[[ Excerpted passage open ]]

To explore the catecholamines accumulation and metabolism in vitiligo patients with active disease, we analysed perilesional skin biopsies for the levels of catecholamines and its metabolism regulatory system genes, GTP cyclohydrolase 1 (GTPCH1) and catechol-O-methyltransferase (COMT) expression pattern and compared with levels of these seen in the non-affected site in vitiligo patients and healthy controls. Further expression changes of antioxidant system gene, Catalase and inflammatory response regulating gene, liver X receptor-alpha (LXR-α) were investigated. Expression changes of cytotoxic T-lymphocyte-associated protein 4 (CTLA4) and protein tyrosine phosphatase, non-receptor type 22 (PTPN22) were also observed to assess active immune response.
Materials and methods
Enrolment of patients and controls
In this single-centre prospective case–control study, 30 patients of non-segmental vitiligo having active disease visiting the Department of Dermatology of our tertiary care centre were enrolled for the study after obtaining written informed consent. The study was approved by the institutional ethics committee. Enrolled patients were not taking any medical treatment at least for the last 4 months. Patients aged < 18 years and pregnant women were not included in the study. Healthy donors (n = 15) of the same age group were enrolled for the study as controls.
Samples collection
Blood samples (4.0 ml) and only perilesional epidermal skin graft (up to 1.5 cm square) were taken from all 30 patients. An epidermal graft from a non-affected site was taken from six patients randomly out of all thirty patients. Blood samples and healthy skin grafts from non-tanned areas of 15 healthy controls were also taken.
Blood samples processing for high-performance liquid chromatography (HPLC) analysis
Blood samples collected in ice-cold EDTA tubes were processed to harvest plasma by spinning for 30 min at 3500 rpm and 4 °C immediately. Then 250 µl of harvested plasma from samples was taken and sodium heparin solution (5% in 0.15 M NaCl) was added to it. Up to 10% of plasma volume was taken and incubated for 10 min under ice-cold conditions to facilitate lipoprotein precipitation. After this, perchloric acid was added to make the final concentration 0.1 M in the processed sample and further incubated for 5 min for total protein precipitation followed by centrifugation at 15,000 rpm for 30 min at 4 °C. After centrifugation, the supernatant was harvested and filtered with a 0.2 µm filter for further HPLC injection.

[[ Excerpted passage closed ]]
[[ Provided records open ]]

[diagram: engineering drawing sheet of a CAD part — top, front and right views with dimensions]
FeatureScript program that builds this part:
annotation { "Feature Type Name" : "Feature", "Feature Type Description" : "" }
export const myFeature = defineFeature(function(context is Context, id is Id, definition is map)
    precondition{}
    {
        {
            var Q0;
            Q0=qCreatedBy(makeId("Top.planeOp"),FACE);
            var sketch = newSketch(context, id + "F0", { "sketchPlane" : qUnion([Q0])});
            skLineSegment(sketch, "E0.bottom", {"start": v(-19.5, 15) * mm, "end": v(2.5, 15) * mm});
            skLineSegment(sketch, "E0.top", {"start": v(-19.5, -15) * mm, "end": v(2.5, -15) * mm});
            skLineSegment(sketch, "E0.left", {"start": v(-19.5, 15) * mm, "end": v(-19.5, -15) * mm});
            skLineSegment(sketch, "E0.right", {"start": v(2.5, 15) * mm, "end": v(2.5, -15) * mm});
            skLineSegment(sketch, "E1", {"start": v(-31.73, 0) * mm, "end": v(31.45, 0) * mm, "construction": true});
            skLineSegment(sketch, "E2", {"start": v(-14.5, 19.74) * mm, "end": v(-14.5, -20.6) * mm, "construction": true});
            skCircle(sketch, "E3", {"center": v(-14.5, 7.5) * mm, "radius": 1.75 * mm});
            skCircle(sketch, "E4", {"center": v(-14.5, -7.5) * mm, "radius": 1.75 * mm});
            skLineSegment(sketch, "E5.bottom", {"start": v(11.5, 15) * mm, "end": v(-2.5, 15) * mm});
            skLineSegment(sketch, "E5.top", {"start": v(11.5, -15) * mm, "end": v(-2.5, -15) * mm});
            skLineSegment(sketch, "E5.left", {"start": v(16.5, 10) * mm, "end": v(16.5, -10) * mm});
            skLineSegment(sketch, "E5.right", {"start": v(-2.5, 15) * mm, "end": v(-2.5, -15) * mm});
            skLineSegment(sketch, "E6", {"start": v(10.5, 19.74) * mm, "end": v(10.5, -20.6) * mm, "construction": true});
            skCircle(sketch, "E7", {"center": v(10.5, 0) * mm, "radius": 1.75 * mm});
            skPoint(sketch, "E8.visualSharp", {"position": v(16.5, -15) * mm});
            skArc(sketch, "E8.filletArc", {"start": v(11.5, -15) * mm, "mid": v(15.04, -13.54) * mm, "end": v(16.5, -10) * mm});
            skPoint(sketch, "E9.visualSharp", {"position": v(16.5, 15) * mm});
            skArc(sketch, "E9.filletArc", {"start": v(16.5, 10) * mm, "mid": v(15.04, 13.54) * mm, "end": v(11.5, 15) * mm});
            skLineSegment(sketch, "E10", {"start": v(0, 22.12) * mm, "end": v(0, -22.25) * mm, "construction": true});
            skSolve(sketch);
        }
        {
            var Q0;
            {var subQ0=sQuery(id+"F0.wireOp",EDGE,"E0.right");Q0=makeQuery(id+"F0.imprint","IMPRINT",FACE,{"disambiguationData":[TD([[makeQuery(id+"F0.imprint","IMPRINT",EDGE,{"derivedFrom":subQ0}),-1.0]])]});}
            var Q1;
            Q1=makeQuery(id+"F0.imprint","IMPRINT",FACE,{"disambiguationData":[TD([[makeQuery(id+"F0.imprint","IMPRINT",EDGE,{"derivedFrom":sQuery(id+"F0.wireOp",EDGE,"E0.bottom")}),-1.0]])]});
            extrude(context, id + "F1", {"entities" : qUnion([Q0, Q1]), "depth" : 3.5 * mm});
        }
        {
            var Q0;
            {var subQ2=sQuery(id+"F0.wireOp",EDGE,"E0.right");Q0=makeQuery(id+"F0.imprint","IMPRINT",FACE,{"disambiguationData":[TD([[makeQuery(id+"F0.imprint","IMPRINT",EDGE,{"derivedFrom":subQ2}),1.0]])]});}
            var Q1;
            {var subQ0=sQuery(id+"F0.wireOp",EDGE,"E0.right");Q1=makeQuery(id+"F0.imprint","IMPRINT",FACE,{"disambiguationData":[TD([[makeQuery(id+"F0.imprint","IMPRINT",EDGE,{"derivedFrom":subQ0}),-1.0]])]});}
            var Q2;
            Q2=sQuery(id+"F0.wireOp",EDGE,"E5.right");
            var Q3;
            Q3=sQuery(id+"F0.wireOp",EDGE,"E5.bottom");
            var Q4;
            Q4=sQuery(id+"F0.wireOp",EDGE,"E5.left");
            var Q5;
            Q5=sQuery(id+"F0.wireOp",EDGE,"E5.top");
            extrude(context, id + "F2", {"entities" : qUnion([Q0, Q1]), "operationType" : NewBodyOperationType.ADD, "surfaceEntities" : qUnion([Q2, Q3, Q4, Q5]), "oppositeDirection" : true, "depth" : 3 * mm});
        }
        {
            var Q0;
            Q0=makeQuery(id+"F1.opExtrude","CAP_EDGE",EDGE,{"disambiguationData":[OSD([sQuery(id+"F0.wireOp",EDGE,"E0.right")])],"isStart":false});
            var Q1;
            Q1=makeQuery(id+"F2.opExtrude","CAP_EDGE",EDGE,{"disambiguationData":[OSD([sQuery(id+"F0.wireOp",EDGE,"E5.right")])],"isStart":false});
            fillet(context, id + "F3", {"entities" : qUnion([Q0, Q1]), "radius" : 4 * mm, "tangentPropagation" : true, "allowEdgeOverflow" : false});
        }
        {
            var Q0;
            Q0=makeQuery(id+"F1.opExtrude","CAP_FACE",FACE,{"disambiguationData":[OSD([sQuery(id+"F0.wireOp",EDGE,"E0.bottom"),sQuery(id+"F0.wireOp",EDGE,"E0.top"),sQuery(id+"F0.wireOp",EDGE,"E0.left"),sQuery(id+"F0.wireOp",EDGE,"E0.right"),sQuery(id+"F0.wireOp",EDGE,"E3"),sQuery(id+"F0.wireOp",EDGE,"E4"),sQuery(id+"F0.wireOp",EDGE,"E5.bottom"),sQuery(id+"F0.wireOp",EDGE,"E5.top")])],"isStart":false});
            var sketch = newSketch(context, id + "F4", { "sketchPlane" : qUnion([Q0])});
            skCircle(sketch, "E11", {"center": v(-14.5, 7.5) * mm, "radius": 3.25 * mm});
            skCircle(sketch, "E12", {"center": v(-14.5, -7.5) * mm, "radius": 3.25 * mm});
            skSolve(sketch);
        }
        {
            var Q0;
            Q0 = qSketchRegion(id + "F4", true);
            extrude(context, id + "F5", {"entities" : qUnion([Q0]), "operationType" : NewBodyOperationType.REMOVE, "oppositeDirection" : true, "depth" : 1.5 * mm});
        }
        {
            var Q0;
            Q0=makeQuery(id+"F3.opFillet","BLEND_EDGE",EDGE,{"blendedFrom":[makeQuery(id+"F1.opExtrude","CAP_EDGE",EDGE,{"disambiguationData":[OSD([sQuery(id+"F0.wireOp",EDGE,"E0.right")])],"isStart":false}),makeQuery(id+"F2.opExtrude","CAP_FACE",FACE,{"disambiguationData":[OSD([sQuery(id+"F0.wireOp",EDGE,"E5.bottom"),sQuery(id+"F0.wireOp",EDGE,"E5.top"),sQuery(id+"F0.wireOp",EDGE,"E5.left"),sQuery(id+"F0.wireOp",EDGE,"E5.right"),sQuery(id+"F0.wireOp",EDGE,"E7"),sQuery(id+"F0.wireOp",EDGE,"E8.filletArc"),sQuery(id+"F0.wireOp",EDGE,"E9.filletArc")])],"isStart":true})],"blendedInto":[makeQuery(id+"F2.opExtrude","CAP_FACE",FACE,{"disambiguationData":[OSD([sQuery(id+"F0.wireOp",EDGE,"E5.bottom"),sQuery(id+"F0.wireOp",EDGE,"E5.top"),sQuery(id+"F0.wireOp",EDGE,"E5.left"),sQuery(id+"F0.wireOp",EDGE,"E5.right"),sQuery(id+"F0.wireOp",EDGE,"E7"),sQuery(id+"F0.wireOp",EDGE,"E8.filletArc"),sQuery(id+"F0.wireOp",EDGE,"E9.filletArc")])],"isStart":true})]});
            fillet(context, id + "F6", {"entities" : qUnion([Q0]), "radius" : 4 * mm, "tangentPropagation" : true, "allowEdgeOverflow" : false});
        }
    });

[[ Provided records closed ]]

▶ Problem 1
In the vitiligo study excerpt, from how many patients was an epidermal graft taken from a non-affected site?
▶ Problem 2
Write the next part of the vitiligo study methods, picking up after its final sentence.

▶ Task result 1
Six patients, chosen at random from all thirty.

▶ Task result 2
Skin biopsies processing for HPLC analysis
Skin biopsies were frozen in liquid nitrogen immediately after collection and were broken into very small pieces in a frozen state after weighing. After washing with phosphate buffer saline, tissue was transferred to an ice-cold microcentrifuge tube containing 250 µl of 0.1 M perchloric acid and then homogenized by ultrasonic disintegration over ice. Perchloric acid was used for protein precipitation. Lipoprotein precipitation was done with sodium heparin solution similarly to plasma samples. After homogenization and protein precipitation, samples were centrifuged at 15,000 rpm for 30 min at 4 °C. After centrifugation supernatant was harvested and filtered with a 0.2 µm filter for further HPLC injection.
HPLC analysis for catecholamines level in patients’ plasma as well as perilesional skin biopsies
HPLC separation for E, NE and DA was performed on a reverse-phase pinnacle II C18 (5 µm, 250 × 4.6 mm) column with Hitachi HPLC system. A volume of 20 µl per injection was used for each blank, standards as well as samples. Further dilution of processed samples if required was done with distilled water filtered with 0.2 µm filter. Mobile phase containing 95% of 50 mM potassium dihydrogen phosphate buffer with 0.5 mM of 1-octane sulphonic acid sodium salt and 5% of acetonitrile was passed through the column with a flow rate of 1.0 ml per minute. The temperature was maintained at 4 °C to avoid the decomposition of samples. Detection was done with a UV–visible detector at 280 nm. (+ −)-Epinephrine, (−)-nor-Epinephrine and Dopamine hydrochloride were used as standards with working concentrations prepared in 0.1 M perchloric acid. Quantitative analysis was based on an external standard method, where calibration curves were prepared with various known concentrations of each standard. A straight-line graph was obtained for peak area vs. various known concentrations (from 0 to 5000 pg/ml) of each standard. The concentration of unknown samples was further estimated as unit/ml for plasma samples and unit/mg of tissue samples used initially for analysis after considering dilution factor as well.
RNA extraction
Total cellular RNA from skin and blood samples of patients and controls was extracted by TRI Reagent (Ambion) following the manufacturer's protocol. RNA yield and purity was determined spectrophotometrically by measuring absorbance at 260 nm and 280 nm with absorbance 260/280 ratio > 1.90. The integrity of RNA was verified by electrophoresis through 1.5% denaturing agarose gels stained with ethidium bromide.
cDNA synthesis
cDNA was synthesized with 1.0 µg of total cellular RNA using random hexamer primers and reverse transcriptase in a 20 µl reaction volume with RevertAid™ first-strand cDNA synthesis kit (Fermentas).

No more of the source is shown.